Azacitidine is a pyrimidine nucleoside
analog of cytidine. Azacitidine is 4-amino-1-β-D-ribofuranosyl-s-triazin-2(1H)-one. The empirical formula is C8H12N4O5. The molecular weight is 244. Azacitidine was found to be insoluble in acetone, ethanol, and methyl ethyl ketone; slightly soluble in ethanol/water (50/50), propylene glycol, and polyethylene glycol; sparingly
soluble in water, water saturated octanol, 5% dextrose in water, N-methyl-2-pyrrolidone, normal
saline and 5% Tween 80 in water; and soluble in dimethylsulfoxide (DMSO).

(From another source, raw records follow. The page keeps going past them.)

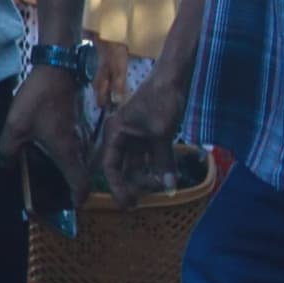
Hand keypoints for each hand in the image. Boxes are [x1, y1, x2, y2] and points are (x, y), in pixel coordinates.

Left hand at [0, 63, 93, 208]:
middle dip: (70, 190)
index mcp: (66, 152)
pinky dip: (62, 158)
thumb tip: (6, 165)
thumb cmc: (38, 100)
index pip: (80, 184)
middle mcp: (76, 146)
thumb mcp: (15, 127)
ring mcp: (77, 134)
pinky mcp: (72, 124)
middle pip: (79, 175)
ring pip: (75, 161)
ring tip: (46, 179)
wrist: (54, 70)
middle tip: (52, 197)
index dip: (77, 200)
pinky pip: (70, 148)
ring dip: (66, 173)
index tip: (69, 208)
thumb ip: (8, 150)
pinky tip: (44, 155)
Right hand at [101, 52, 191, 198]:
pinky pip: (149, 155)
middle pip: (123, 167)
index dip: (117, 187)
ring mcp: (135, 135)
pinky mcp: (148, 133)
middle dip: (136, 182)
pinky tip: (167, 175)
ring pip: (138, 162)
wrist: (173, 78)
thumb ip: (163, 162)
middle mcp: (121, 136)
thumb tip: (169, 187)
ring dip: (149, 175)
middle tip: (152, 193)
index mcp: (115, 134)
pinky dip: (157, 165)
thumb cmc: (160, 102)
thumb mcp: (162, 135)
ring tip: (162, 186)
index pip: (110, 167)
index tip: (127, 204)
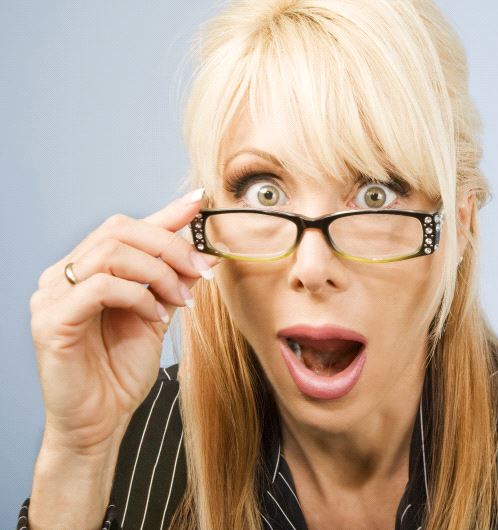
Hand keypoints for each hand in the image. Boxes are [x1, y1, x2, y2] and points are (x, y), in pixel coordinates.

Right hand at [29, 188, 219, 454]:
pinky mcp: (51, 321)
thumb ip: (170, 281)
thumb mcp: (155, 314)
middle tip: (202, 269)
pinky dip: (137, 297)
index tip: (200, 202)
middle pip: (119, 231)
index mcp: (85, 269)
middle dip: (171, 246)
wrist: (100, 421)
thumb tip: (201, 250)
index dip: (165, 214)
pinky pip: (99, 288)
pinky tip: (155, 318)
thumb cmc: (121, 370)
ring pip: (111, 254)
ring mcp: (52, 296)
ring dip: (158, 273)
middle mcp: (63, 275)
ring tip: (180, 301)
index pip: (125, 228)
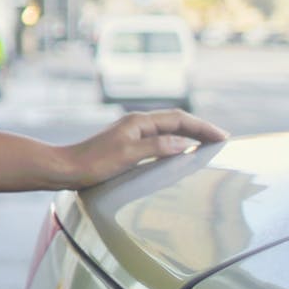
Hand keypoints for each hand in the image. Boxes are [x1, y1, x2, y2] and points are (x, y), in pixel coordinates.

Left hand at [61, 109, 227, 187]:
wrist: (66, 168)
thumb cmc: (93, 163)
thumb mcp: (128, 155)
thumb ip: (157, 147)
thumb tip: (184, 142)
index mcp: (139, 122)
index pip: (179, 119)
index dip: (202, 127)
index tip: (222, 136)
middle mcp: (136, 124)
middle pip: (176, 121)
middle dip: (200, 128)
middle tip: (221, 139)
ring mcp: (132, 133)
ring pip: (168, 130)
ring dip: (189, 135)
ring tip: (207, 144)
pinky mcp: (128, 145)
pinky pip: (159, 140)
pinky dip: (175, 143)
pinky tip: (179, 153)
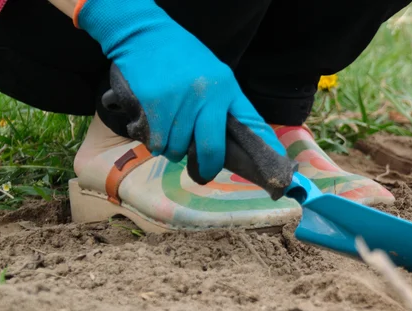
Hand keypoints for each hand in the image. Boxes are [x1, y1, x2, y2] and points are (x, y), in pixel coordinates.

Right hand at [76, 0, 285, 182]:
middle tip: (201, 173)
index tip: (266, 173)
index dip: (261, 150)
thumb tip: (243, 140)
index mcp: (226, 88)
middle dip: (205, 167)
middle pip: (209, 149)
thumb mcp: (216, 75)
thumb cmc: (183, 58)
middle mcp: (205, 97)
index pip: (250, 125)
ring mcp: (178, 102)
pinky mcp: (152, 105)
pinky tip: (155, 127)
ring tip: (171, 133)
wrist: (144, 35)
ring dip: (173, 150)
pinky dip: (154, 142)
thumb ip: (227, 105)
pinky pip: (155, 142)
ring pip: (177, 149)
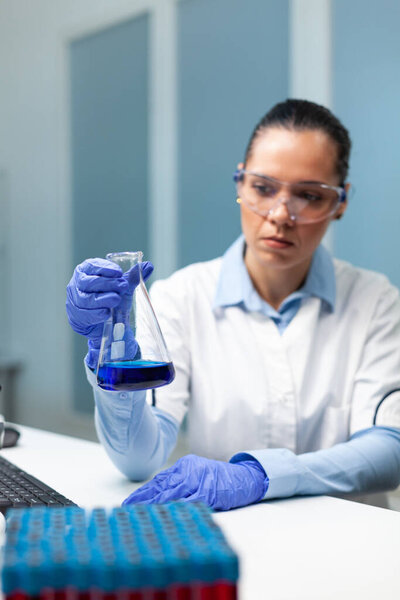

Azacitidine is a pyrimidine nucleoside analog of cytidine. Azacitidine is believed to exert its antineoplastic effects by causing hypomethylation of DNA and direct cytotoxicity on abnormal hematopoietic cells in the bone marrow. The concentration of azacitidine required for maximum inhibition of DNA methylation in vitro does not cause major suppression of DNA synthesis. Hypomethylation may restore normal function to genes that are critical for differentiation and proliferation. The cytotoxic effects of azacitidine cause the death of rapidly dividing cells, including cancer cells that are no longer responsive to normal growth control mechanisms.
Non-proliferating cells are relatively insensitive to azacitidine.